Hermine stutzte. „Er ist immer noch hier?"

„Ja." Trisha seufzte. „Er tut sich schwer mit dem Entzug. Hat immer noch vor, sich neues Euphorie-Elixier zu besorgen, sobald wir ihn entlassen. Das oder ein Gift, er schwankt da von Stunde zu Stunde. Vielleicht sollten wir ihn und Mr Trebbins mal zusammensetzen ..."

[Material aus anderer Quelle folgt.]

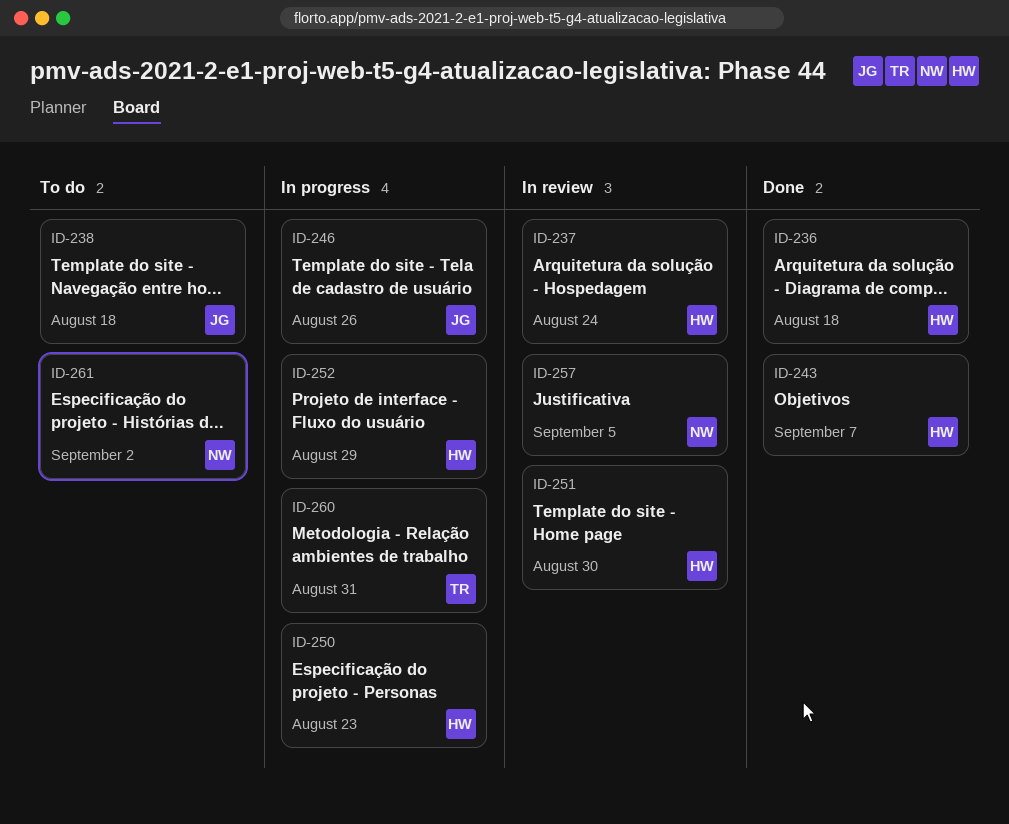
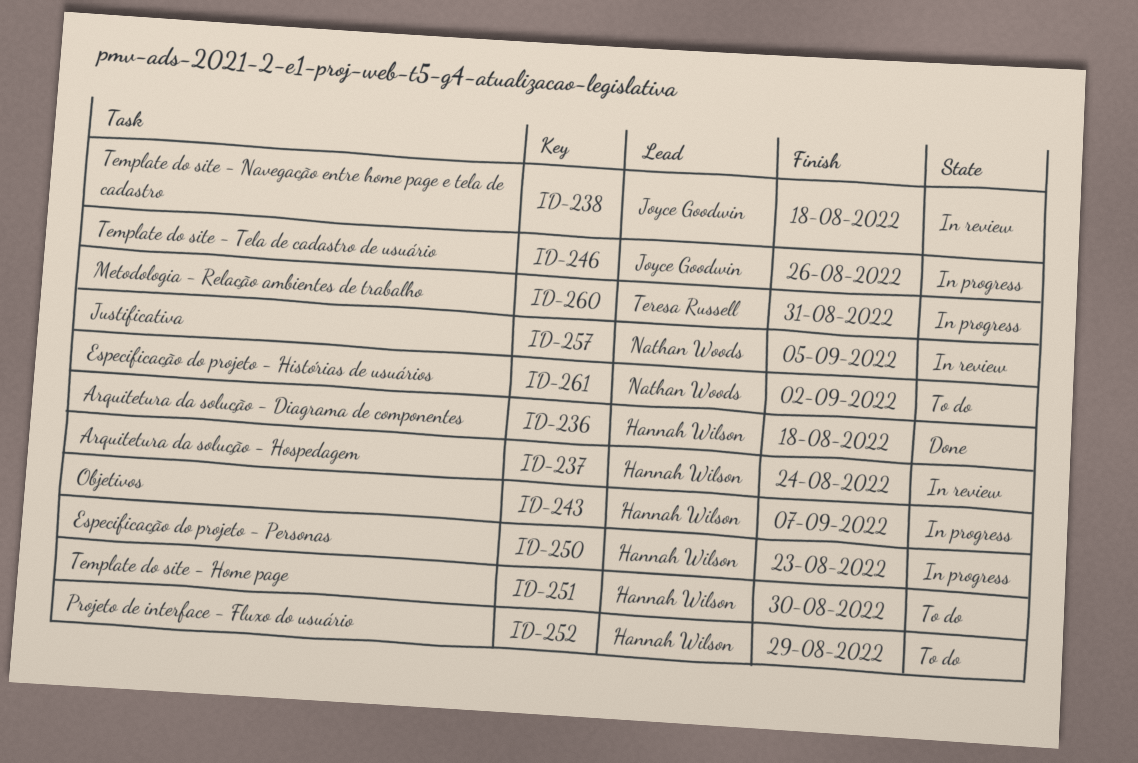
ID-238, status: To do -> In review
ID-243, status: Done -> In progress
ID-251, status: In review -> To do
ID-252, status: In progress -> To do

Hermine überflog die Eintragungen in seiner Akte. „Wartet gerade jemand?"

„Nein, es ist ruhig."

„Gut, dann geh ich mal zu ihm." Sie klappte die Akte zu und wandte sich vom Tresen ab. Kurz darauf klopfte sie an die Tür des Zimmers 4, bekam jedoch keine Antwort. Sie ging hinein und fand sich in orangenem Halbdunkel wieder. Billie hatte die Gardinen an den Fenstern zugezogen. Das Licht, das vom Gang her in sein Zimmer fiel, entlockte ihm ein Murren.

Hermine schob die Tür hinter sich ins Schloss, dann ging sie zum Fenster, zog die Gardinen zu den Seiten und öffnete es weit. Billie zog sich die Decke über den Kopf. „Gehen Sie weg."

Sie zog sich scharrend einen Stuhl an sein Bett und setzte sich. „Ich gehe, wenn wir miteinander geredet haben."

Die Bettdecke zitterte. „Ich will nicht reden."

„Ich weiß." Sie wischte sich über die Stirn. „Reden ist ... manchmal einfach das Letzte. Aber es ist leichter als die Worte zu tanzen, also sollten wir vielleicht für unseren Mund dankbar sein."